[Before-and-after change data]

►

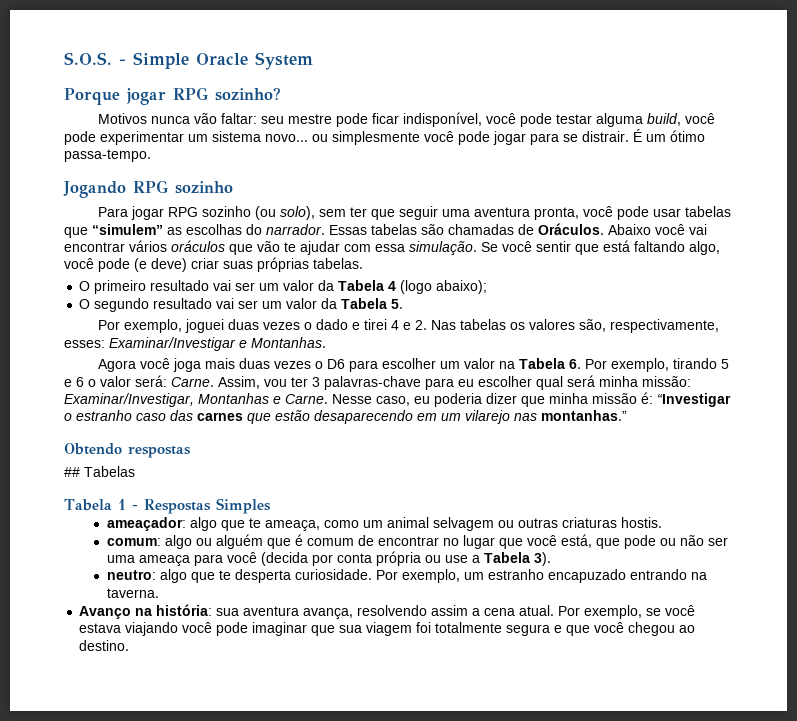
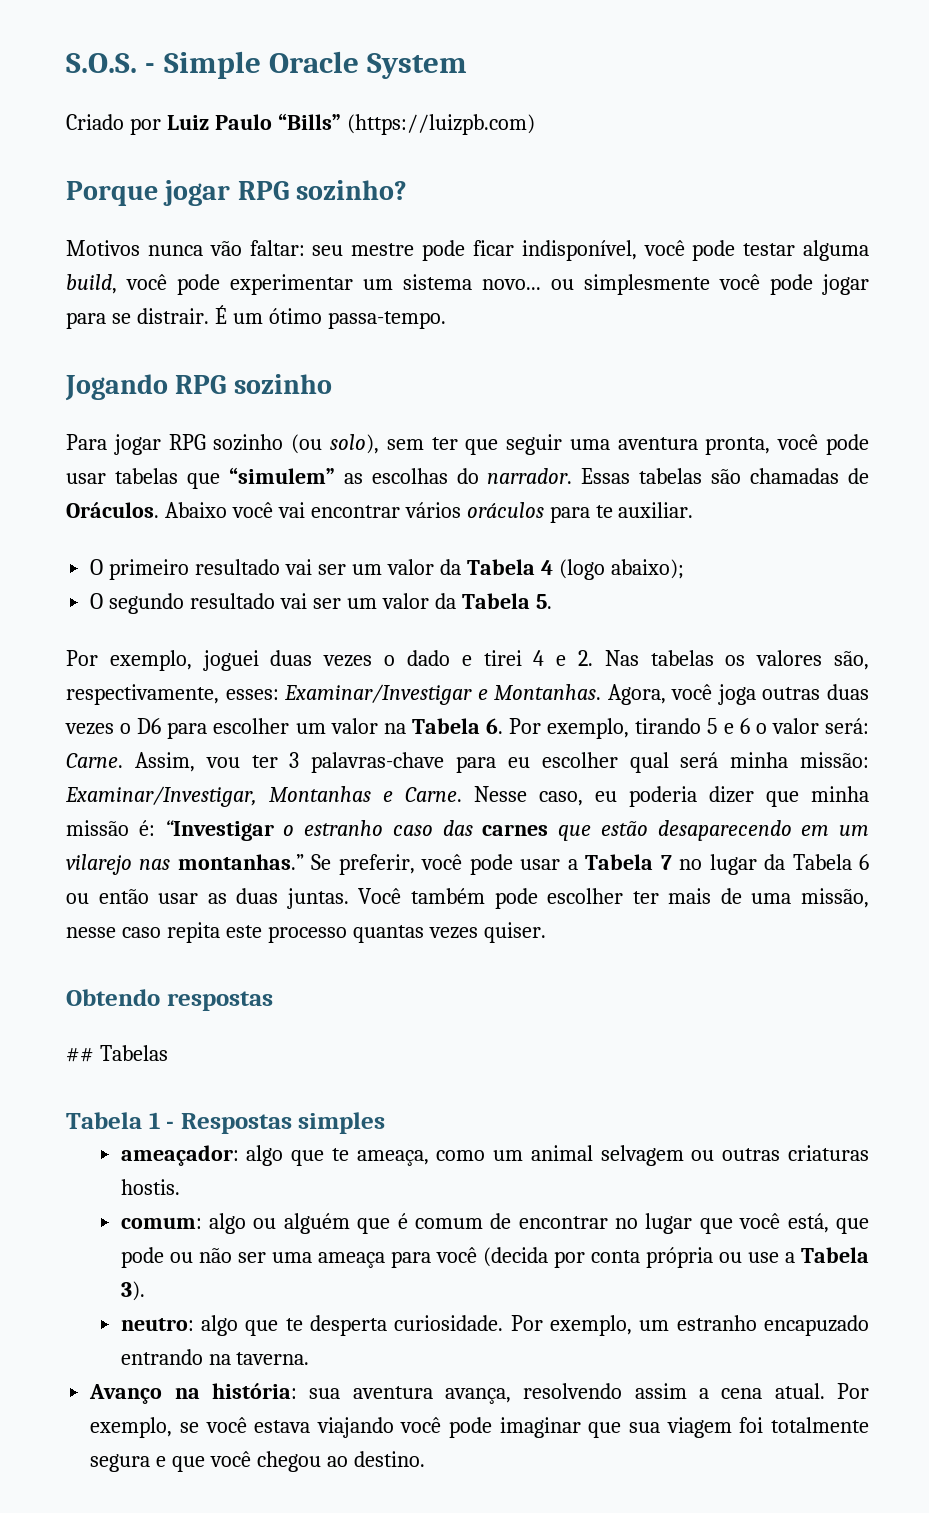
(313, 61) none -> [66,113,535,135] // Criado por Luiz Paulo “Bills” (https://luizpb.com)
[229,240,720,255] [64,257,363,272] que vão te ajudar com essa simulação. Se você sentir que está faltando algo, você pode (e deve) criar suas próprias tabelas. -> [549,502,694,523] para te auxiliar.
[98,359,137,372] // Agora -> [607,684,666,705] Agora,
[205,358,236,369] mais -> [762,687,821,700] outras
(627, 415) none -> [311,854,869,875] [66,888,869,909] [66,922,546,943] Se preferir, você pode usar a Tabela 7 no lugar da Tabela 6 ou então usar as duas juntas. Você também pode escolher ter mais de uma missão, nesse caso repita este processo quantas vezes quiser.
[215,498,271,514] Simples -> [298,1112,386,1134] simples

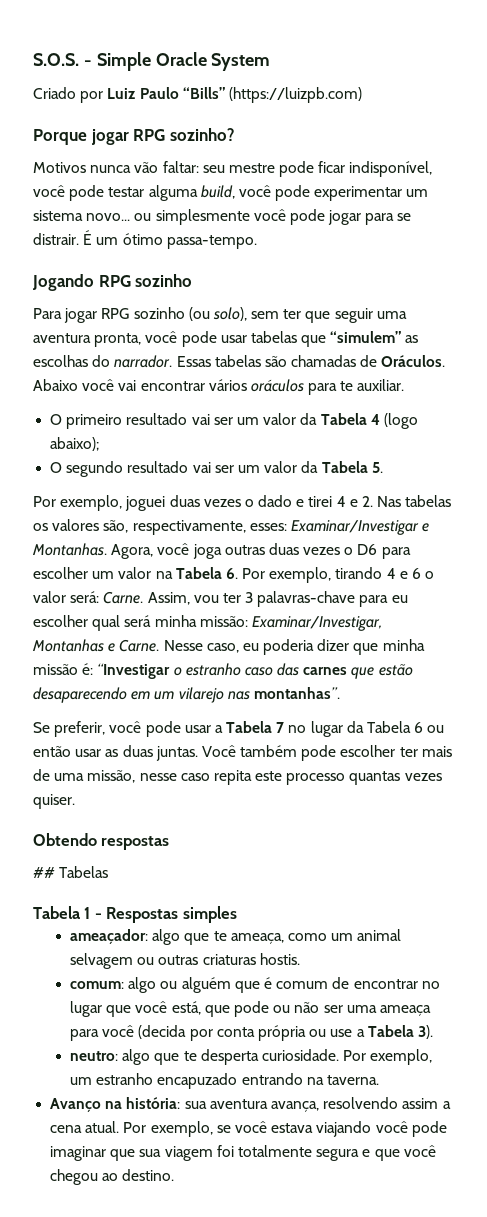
[707,718,718,734] 5 -> [386,568,396,579] 4
[177,854,304,870] montanhas.” -> [253,687,340,699] montanhas”. //

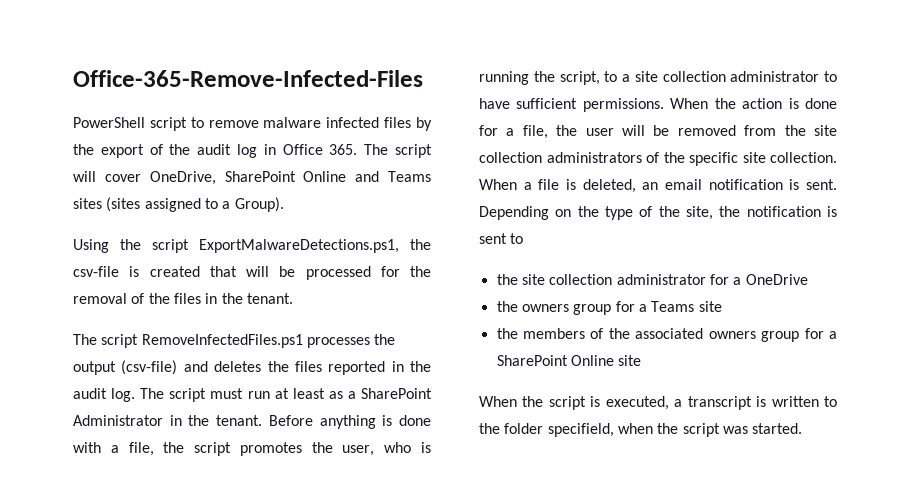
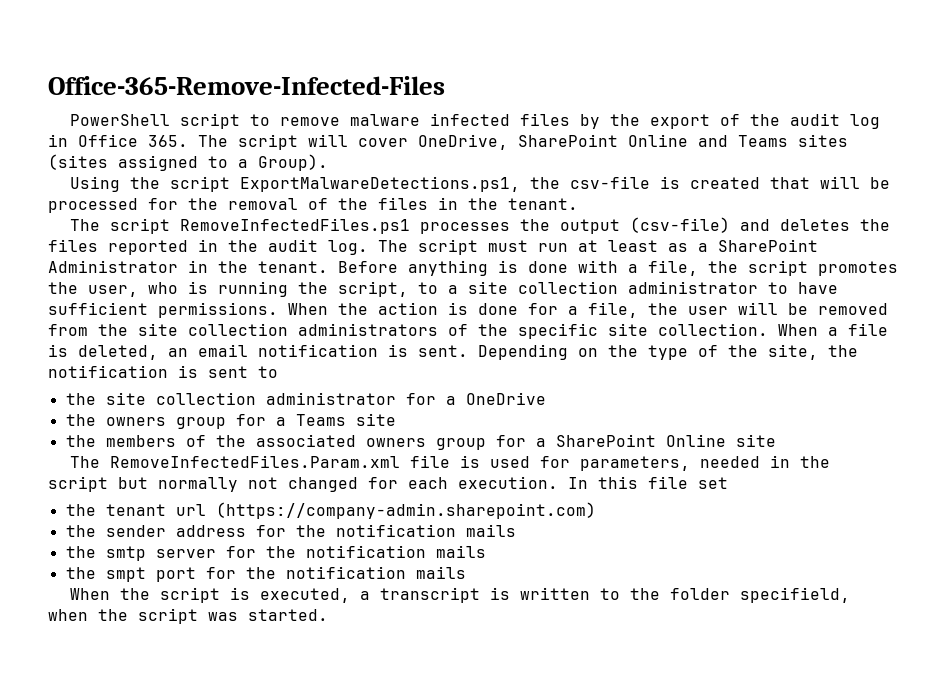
(642, 360) none -> [70,455,831,471] [48,476,728,492] [65,502,596,519] [65,524,516,537] [65,545,486,561] [65,566,466,582] // The RemoveInfectedFiles.Param.xml file is used for parameters, needed in the script but normally not changed for each execution. In this file set // the tenant url (https://company-admin.sharepoint.com) // the sender address for the notification mails // the smtp server for the notification mails // the smpt port for the notification mails

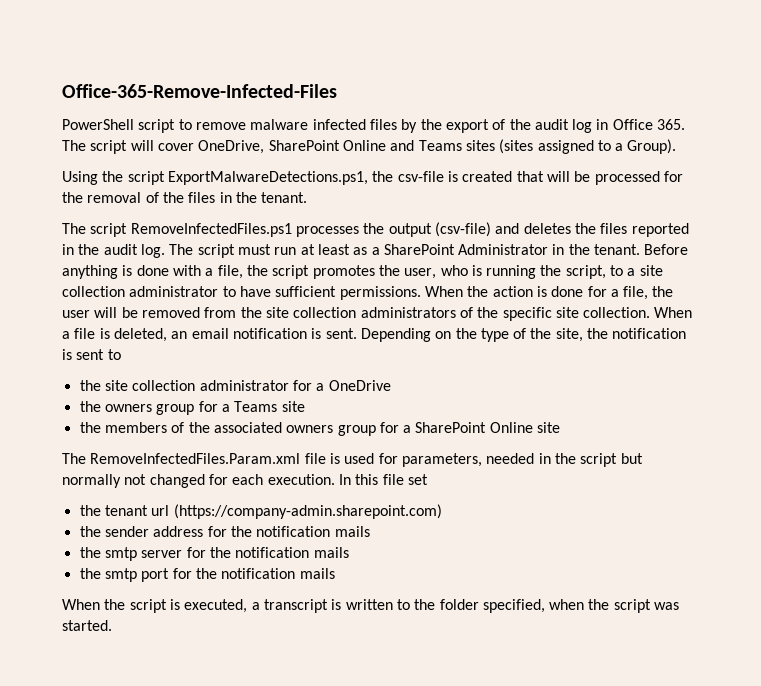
[105,567,146,582] smpt -> [104,568,137,582] smtp
[740,587,851,603] specifield, -> [482,599,545,613] specified,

◄

What the task requires:
From the entries, report each line that includes the word "https".

Task solution:
(313, 61) none -> [66,113,535,135] // Criado por Luiz Paulo “Bills” (https://luizpb.com)
(642, 360) none -> [70,455,831,471] [48,476,728,492] [65,502,596,519] [65,524,516,537] [65,545,486,561] [65,566,466,582] // The RemoveInfectedFiles.Param.xml file is used for parameters, needed in the script but normally not changed for each execution. In this file set // the tenant url (https://company-admin.sharepoint.com) // the sender address for the notification mails // the smtp server for the notification mails // the smpt port for the notification mails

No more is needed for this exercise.